Rabbi Moshe Hauer would disagree that disruption is necessary. He points to demonstrations and rallies that have taken place over the years with permits and required approvals, and where people made their voices heard without blocking roadways or interrupting life.

The right for people to speak out is one “we absolutely embrace as part of being American, as part of being serious human beings who know that nobody has a monopoly on the truth,” says Hauer, executive vice president of the Orthodox Union, a Jewish organization. “We have to enable ourselves to listen to other voices and people raising their voice, clearly expressing their opinion — whether we like the opinion, whether we dislike the opinion.”

But he is among those dismayed by the current spate of campus protests. He says they have descended into antisemitism and created an atmosphere that is unsafe for Jewish students and communities. It’s cause for concern, he says, when there is a movement which “chooses to define its tactics by things ... which are intimidating, which are threatening, which clearly, clearly, clearly lead to violence.”

Calls for orderly protest have been frequent in American history, at times accompanied by a nostalgia for previous eras that can be misplaced.

“It’s a romanticism of the past that it’s actually not true. For instance, media covers Martin Luther King with a lot of love and reverence. But we know: Back then, he was presented in media as this anarchist disruptor,” Faison says. “At the end of the day, we have a really bad pattern of defaming protesters when they’re in the fight, and then celebrating protesters when they get the win or after they take the risk.”

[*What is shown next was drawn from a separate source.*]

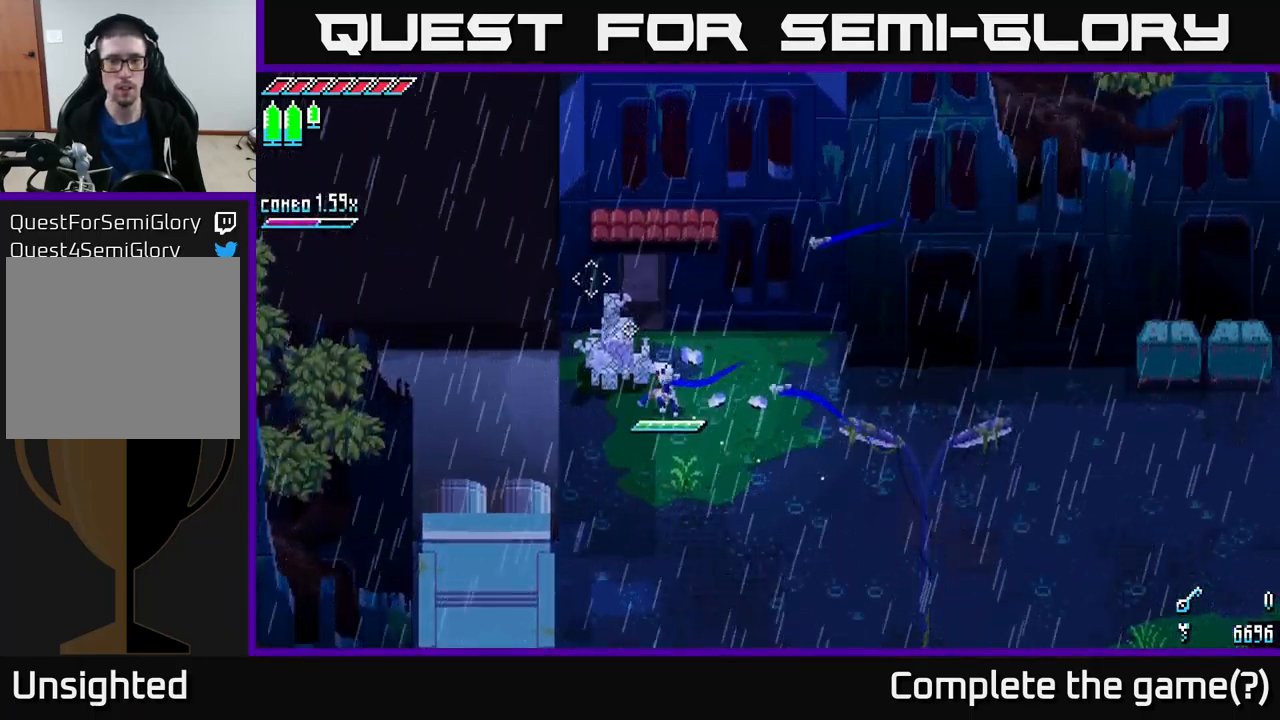
{"buttons": [], "left_stick": "up-left", "right_stick": "center", "events": [[134, "R2", "down"], [134, "left_stick", "up-left"], [250, "R2", "up"]]}
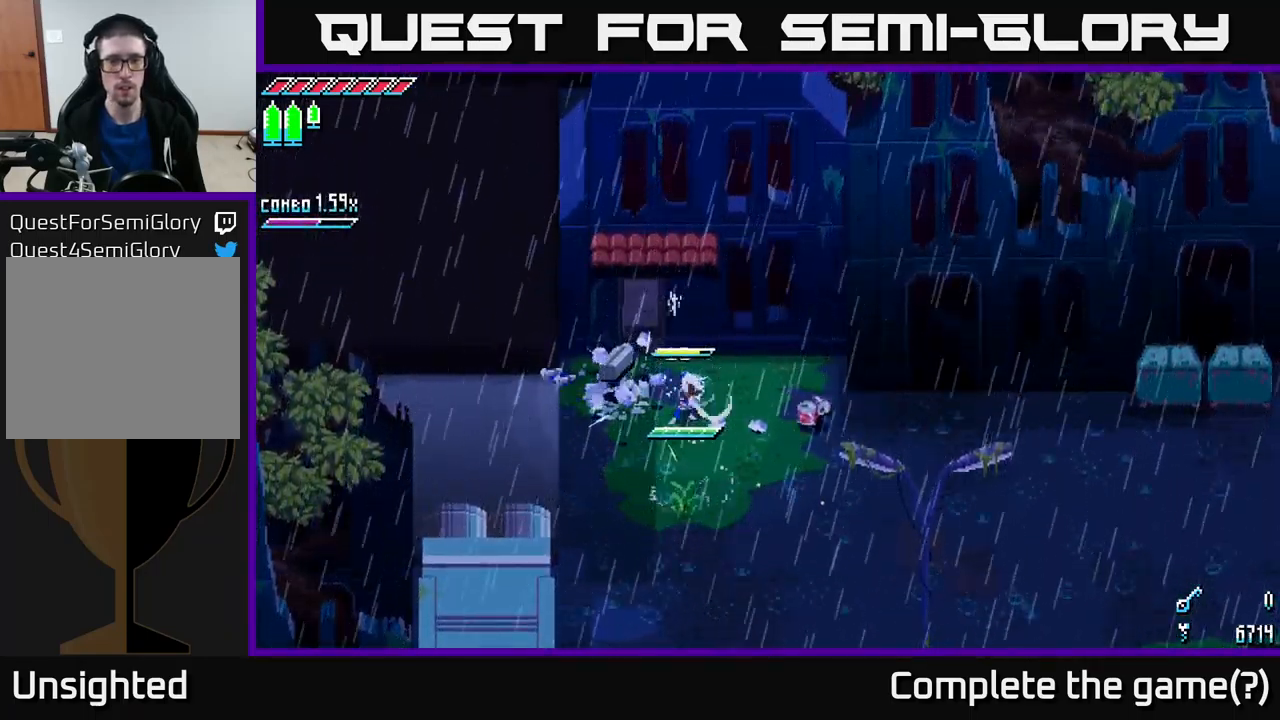
{"buttons": ["X"], "left_stick": "right", "right_stick": "center", "events": [[117, "X", "down"], [167, "left_stick", "right"], [234, "left_stick", "down-right"], [250, "X", "up"], [400, "X", "down"], [434, "left_stick", "right"]]}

It’s a sort of “ideological appropriation” when people who were considered radical or crazy at the time of their protests are later considered “on the right side of history,” says Charles McKinney, associate professor of history at Rhodes College, who studies the Civil Rights Movement. “The state’s role then is to incorporate those values while being ambivalent about the process in which those values were incorporated into the nation.”

It reinforces the idea that the power of protest isn’t necessarily in convincing people in the present, but in impacting the conversations in the culture. The most potent of American history’s protests — from the Boston Tea Party in 1773 on down — resonated far beyond their eras and, with their enduring notoriety, succeeded.

“It works, right?” says Robert Widell, Jr., associate professor of history at the University of Rhode Island, who has studied political movements. “It’s effective in, at the very least, altering the terms of debate and changing the way that people think about a particular issue or a set of issues, or just putting it in people’s brains that something is happening here.”